Lei teneva un diario. Esiste e dentro ci sono i suoi pensieri e i suoi dolori…soprattutto il suo dolore. Vedendo le sue foto non lo si potrebbe immaginare. Ma è stato così. Gia Carangi era troppo bella per morire e troppo spericolata per vivere. Nata a Philadelphia nel gennaio del 1960, viene notata fuori da un locale, appena diciassettene, da un fotografo di moda che le chiede di posare per lui.
Quelle foto, speciali, vivevano. Erano ben diverse dalle immagini statiche e perfette tipiche di quegli anni. Gia si muoveva come una belva in gabbia, il suo corpo sensualissimo e il suo sguardo torbido, sprigionavano sesso e trasgressione come mai si era visto prima. Era una “ragazza di Bowie”, bellissima e sfacciata, attratta dall’ambiguità sessuale del suo idolo, dagli eccessi, manipolatrice ma soprattutto bisognosa d’affetto. Il fotografo la spedì immediatamente a New York da Wilhelmina Cooper, titolare dell’omonima agenzia di modelle, che in quegli anni gestiva le carriere delle donne più belle del pianeta. Gia era differente dalle modelle in voga in quel periodo, era diversa da chiunque. La Cooper comprese immediatamente l’enorme potenziale di quella ragazza che vestiva e parlava come un motociclista, ma davanti all’obiettivo posava con una naturalezza e intensità uniche.
“Questa è una carriera, questo è un futuro, se lo vuoi avrai il mondo nelle tue mani”, furono le prime parole che Wilhelmina espresse dopo aver conosciuto Gia di persona. E così fu, in parte. In cima all’Olimpo della bellezza, Gia ci arrivò come un urugano. Da quel momento quel mondo non sarebbe stato più lo stesso. Nè per lei, nè per gli altri. Successe tutto all’improvviso, il suo volto era ovunque, sui magazine più importanti del mondo, a rappresentare gli stilisti più conosciuti ed ispirare i grandi maestri della fotografia. Poco più che diciottenne era la modella più pagata del mondo, icona di un sistema decadente, fatto di eccessi di ogni genere ma anche intriso d’arte ed emozioni.

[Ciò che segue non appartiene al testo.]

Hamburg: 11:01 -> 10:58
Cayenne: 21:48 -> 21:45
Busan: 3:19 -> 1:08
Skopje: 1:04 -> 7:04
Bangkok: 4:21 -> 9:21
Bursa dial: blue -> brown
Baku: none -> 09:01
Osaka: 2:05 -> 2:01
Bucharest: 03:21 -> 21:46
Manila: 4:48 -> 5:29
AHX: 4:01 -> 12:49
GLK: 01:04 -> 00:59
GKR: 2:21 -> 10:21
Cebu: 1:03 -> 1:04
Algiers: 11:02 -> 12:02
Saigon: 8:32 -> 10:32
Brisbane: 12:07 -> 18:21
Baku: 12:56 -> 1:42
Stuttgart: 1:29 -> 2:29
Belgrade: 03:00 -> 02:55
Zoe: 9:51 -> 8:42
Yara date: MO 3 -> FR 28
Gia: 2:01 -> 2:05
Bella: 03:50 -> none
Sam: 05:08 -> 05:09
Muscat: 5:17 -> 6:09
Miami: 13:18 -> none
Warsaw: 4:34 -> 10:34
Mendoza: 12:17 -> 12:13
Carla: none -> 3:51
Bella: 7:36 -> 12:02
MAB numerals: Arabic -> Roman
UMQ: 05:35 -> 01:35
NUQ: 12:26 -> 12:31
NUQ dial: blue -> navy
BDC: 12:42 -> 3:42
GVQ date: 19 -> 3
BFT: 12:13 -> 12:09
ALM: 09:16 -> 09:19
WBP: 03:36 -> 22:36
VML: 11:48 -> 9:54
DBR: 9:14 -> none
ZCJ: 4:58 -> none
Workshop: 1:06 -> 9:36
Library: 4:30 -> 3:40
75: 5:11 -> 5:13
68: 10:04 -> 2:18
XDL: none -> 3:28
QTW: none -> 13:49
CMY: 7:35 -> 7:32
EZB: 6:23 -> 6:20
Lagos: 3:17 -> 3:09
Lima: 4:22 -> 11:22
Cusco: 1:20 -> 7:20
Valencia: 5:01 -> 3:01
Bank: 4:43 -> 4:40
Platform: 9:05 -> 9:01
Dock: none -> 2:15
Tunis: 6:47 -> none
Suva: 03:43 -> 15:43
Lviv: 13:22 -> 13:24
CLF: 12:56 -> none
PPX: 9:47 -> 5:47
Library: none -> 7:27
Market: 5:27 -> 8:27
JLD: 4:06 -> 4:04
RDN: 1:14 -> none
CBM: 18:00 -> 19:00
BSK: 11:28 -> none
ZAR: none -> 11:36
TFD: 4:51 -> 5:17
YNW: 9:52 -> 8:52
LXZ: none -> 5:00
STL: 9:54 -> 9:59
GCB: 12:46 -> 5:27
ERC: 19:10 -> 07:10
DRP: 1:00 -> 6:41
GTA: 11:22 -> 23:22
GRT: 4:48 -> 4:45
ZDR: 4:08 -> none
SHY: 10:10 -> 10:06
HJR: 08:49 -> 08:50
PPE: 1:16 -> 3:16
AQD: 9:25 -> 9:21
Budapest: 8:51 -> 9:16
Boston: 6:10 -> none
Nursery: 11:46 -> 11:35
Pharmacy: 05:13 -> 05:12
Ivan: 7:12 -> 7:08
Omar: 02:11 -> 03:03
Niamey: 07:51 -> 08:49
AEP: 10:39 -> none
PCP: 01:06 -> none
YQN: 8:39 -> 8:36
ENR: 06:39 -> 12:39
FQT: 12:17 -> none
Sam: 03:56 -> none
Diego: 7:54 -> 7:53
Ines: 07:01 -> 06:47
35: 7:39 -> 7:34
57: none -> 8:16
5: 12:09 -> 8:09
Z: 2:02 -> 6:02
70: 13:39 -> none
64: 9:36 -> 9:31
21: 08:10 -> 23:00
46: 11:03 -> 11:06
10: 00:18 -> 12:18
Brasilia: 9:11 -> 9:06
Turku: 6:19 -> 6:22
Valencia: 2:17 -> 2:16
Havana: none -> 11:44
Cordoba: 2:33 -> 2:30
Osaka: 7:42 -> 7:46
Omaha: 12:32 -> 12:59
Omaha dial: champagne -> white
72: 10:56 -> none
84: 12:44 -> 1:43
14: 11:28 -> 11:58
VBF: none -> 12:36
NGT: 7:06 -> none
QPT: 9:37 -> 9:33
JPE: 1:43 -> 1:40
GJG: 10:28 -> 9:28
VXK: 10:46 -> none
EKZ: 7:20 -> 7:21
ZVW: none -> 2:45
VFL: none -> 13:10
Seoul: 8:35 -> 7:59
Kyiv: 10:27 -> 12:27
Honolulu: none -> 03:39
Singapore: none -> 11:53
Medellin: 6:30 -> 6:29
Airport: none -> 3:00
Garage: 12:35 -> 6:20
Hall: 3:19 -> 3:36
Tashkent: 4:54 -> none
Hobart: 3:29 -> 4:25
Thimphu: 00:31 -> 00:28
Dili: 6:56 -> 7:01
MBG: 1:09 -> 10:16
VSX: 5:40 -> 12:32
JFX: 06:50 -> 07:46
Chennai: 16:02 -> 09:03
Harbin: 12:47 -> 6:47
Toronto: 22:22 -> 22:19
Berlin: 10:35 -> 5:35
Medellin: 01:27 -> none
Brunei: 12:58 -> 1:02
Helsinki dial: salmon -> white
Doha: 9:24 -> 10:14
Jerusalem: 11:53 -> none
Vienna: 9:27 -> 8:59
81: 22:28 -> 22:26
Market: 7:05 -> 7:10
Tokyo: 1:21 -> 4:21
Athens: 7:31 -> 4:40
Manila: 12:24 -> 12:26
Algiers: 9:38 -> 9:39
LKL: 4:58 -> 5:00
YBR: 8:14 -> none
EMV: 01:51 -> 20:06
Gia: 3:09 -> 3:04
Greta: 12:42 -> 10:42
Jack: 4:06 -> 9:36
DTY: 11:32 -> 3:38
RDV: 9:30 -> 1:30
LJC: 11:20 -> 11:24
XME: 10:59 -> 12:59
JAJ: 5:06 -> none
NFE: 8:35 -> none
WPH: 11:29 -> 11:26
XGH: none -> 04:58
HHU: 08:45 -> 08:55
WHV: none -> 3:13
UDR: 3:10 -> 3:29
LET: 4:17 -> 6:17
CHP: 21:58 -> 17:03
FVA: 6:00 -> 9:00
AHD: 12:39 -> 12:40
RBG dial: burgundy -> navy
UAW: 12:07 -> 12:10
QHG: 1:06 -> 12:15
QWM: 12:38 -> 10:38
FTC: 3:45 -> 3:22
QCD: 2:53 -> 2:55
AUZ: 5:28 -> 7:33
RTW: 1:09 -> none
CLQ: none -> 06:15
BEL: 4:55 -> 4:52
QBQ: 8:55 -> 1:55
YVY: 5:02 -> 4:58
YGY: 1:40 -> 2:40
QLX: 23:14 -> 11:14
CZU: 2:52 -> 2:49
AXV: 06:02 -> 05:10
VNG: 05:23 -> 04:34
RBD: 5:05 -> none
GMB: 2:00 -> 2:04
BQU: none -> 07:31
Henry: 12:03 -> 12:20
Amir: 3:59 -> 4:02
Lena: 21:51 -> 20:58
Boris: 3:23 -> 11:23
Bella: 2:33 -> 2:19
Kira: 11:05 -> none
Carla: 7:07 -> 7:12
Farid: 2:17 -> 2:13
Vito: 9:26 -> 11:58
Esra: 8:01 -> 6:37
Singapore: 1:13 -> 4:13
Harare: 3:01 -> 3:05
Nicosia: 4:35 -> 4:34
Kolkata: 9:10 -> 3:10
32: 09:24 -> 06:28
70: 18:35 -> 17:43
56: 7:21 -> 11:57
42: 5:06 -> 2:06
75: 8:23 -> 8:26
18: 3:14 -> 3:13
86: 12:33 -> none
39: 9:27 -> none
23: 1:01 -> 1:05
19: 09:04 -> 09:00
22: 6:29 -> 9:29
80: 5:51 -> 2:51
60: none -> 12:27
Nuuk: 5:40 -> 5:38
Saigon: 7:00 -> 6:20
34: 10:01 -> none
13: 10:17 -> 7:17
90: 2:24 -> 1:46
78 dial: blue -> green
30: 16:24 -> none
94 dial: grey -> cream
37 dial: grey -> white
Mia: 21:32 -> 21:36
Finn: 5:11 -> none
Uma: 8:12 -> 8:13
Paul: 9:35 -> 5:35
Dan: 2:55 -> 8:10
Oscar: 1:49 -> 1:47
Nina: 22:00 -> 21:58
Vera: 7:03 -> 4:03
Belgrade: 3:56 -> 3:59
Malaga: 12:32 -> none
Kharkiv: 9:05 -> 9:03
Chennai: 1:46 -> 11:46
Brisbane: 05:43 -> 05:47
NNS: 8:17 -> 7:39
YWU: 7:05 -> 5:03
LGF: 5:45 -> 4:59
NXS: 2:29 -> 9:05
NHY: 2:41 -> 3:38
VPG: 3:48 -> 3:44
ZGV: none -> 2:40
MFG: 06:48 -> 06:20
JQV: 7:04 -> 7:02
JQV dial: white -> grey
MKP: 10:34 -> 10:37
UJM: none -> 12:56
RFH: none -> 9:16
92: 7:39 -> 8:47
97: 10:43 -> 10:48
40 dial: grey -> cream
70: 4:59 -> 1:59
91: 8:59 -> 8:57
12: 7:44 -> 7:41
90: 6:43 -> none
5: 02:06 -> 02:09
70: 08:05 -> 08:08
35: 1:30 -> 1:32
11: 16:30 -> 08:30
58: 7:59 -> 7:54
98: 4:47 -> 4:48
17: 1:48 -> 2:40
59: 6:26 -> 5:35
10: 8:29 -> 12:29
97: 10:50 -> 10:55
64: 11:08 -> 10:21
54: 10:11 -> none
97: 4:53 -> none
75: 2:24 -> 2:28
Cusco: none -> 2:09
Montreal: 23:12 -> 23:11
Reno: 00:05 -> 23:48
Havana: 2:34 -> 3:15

Carnale, passionale, audace sulle pagine delle riviste di moda ma eternamente in conflitto con tutti nella vita reale, Gia aggrediva continuamente e consapevolmente, come a proteggersi da un mondo che l’aveva eletta regina pur non sapendo nulla di lei e di cui, troppo presto ne scoprì la durezza. Quando nel 1980, Wilhelmina (Willy come lei amava chiamarla) morì di cancro, Gia era ancora una ragazzina in cerca di sè e il suo carattere difficile comiciò ad assumere sfumature sempre più autodistruttive. Sola, senza punti di riferimento ma incaricata di esserlo. Troppo per la sua anima così fragile. Da quel momento in avanti l’inferno sarebbe cominciato. La sua dipendenza dalla cocaina, utilizzata per darsi carica e reggere i ritmi forsennati che la sua carriera e i continui viaggi in tutto il mondo le imponevano diventò, ben presto, dipendenza di ogni altro tipo. Mentre la sua immagine raccontava di una donna forte, ricca, anticonformista, sofisticata e di successo, Gia scendeva all’inferno.